Yes! Spring is…(excuse me, ah, ah, achoo!)…here!
While the season of rebirth brings so much beauty—baby birds, bunnies, and blossoming buds—it also brings misery to millions of allergy sufferers bracing for the sniffles, sneezes, and wheezes of the season. Hay fever is among the most common allergies, affecting one in five Americans with its telltale annoying symptoms of a runny nose, congestion, sneezing, itchy eyes and ears, sinus pressure, sleeplessness, and fatigue. In fact, it's pretty much like the common cold, except it lingers on for months at a time (not days like a virus-caused cold) as pollen circulates in the air.

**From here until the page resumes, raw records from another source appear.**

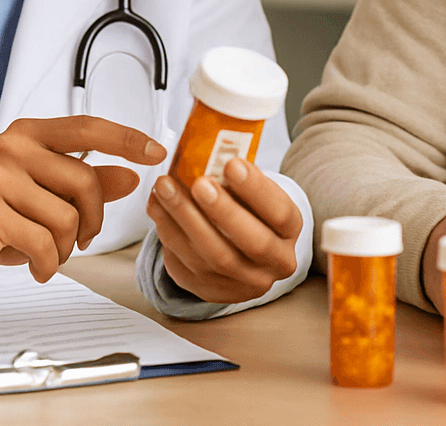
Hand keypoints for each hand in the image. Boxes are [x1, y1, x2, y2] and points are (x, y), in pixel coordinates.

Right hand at [0, 116, 165, 296]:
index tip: (157, 152)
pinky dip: (47, 264)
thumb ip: (86, 184)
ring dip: (65, 249)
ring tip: (47, 254)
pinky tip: (35, 267)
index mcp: (28, 134)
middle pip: (85, 182)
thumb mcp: (41, 194)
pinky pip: (43, 243)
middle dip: (92, 221)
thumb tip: (131, 177)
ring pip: (66, 218)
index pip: (88, 128)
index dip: (127, 139)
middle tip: (80, 241)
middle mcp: (12, 147)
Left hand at [146, 157, 302, 304]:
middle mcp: (275, 263)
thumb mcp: (254, 193)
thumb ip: (239, 179)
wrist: (240, 249)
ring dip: (184, 219)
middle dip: (221, 210)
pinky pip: (187, 266)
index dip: (255, 189)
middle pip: (251, 242)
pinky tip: (157, 208)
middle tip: (198, 182)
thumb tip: (211, 155)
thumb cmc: (247, 209)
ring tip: (164, 188)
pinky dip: (168, 234)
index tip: (232, 163)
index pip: (279, 213)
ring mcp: (243, 283)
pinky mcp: (211, 291)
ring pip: (213, 257)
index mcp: (289, 231)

And with so many people seeking relief, it's no wonder companies are marketing all sorts of pills and potions promising to help you breathe better again. But according to the American College of Allergy, Asthma and Immunology (ACAAI), there's no one-size-fits-all approach to solving spring allergy problems. We also consulted natural allergy-relief tips from Rodale's The Green Pharmacy Guide to Healing Foods: Proven Natural Remedies to Treat and Prevent More Than 80 Common Health Concerns (Rodale, 2008).

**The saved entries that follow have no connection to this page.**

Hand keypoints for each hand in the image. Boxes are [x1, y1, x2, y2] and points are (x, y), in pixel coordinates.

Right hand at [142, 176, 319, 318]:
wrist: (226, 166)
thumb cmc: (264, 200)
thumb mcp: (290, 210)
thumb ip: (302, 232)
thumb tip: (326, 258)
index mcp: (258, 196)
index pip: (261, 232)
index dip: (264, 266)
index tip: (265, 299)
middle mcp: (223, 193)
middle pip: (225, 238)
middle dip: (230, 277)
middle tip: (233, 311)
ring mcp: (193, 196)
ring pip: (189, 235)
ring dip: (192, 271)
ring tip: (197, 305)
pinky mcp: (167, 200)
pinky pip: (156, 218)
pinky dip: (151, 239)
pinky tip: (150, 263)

Avoid these (often costly) mistakes during the spring allergy season:
Throwing Money at the Problem
There are hundreds of products on the market claiming to ease your allergy ailment, and some of them work well for different people. But if you find yourself bouncing from product to product with no relief, consider making an appointment with an allergist, who might suggest allergy shots that can actually cure, not cover up, your allergy symptoms. No more late-night trips to the CVS! Nasal saline sprays or rinses, such as the Neti pot, also are invaluable to some people experiencing irritated sinuses. Just be sure not to overuse them.
Not Knowing Your Enemy
Sometimes people treat allergy symptoms without even knowing what they're allergic to, or if they really are suffering from true seasonal allergies. While hay fever is a prime culprit this time of year, other allergens can also cause symptoms. Many people think they only have seasonal allergies, but actually have them year-round. Find an allergist who can help you figure out a treatment plan at AllergyandAsthmaRelief.org
Things like dust mites, cockroaches, cigarette smoke, or even the artificial fragrances in candles, hair spray, or air fresheners could be causing symptoms similar to hay fever allergies. Wash your bedding in hot water every two weeks to combat dust mites, use nontoxic pest management strategies to combat cockroaches and pests, and steer clear of synthetic fragrances; besides being irritating, they contain chemical plasticizers linked to hormone disruption and low IQs.
Waiting 'Til You Feel the Pain
If you do have allergies, ACAAI recommends taking medicine that has worked for you in the past before the season starts. Pay attention to the weather—as winter and spring merge, pollens and molds are released into the air.
More from Rodale.com:
Allowing Allergens into Your House
Once you find the cause (or causes) of your problem and the proper treatment, you should take steps to keep the allergens that agitate you out of your home. If you're allergic to pollen, don't keep your windows open all the time, and take a shower when you come in from the outdoors. Pollen counts are the highest around midday, so that's also a good time to stay indoors.
Pigging Out on Problematic Produce
People who are allergic to pollen can also have oral allergy syndrome, which affects about a third of seasonal allergy sufferers. Your immune system sees a similarity between the proteins of pollen and those in some foods, and that can trigger a reaction. If you're allergic to tree pollen, you may need to avoid apples, cherries, pears, apricots, kiwis, plums, or nuts. (Cooking or peeling these foods can help bypass a reaction in some people.)
On the other hand, research has found that certain foods can actually help heal hay fever. Broccoli, citrus fruits, collard greens, and kale are full of compounds that can help your body cope with allergy season.
This antiallergy soup from The Green Pharmacy Guide to Healing Foods is made with ingredients that may also be helpful:
Boil a whole onion with the skin, along with a clove of garlic. Add ½ chopped leaves and diced taproots of evening primrose. Boil the ingredients for three to five minutes, add 1 cup nettle leaves and 1 cup diced celery stalks, and boil for another three to 10 minutes. Remove the onion skins from the mix, and enjoy. (You can season with wine vinegar, black pepper, diced raw onions, hot pepper, turmeric, curry powder, or celery seed.)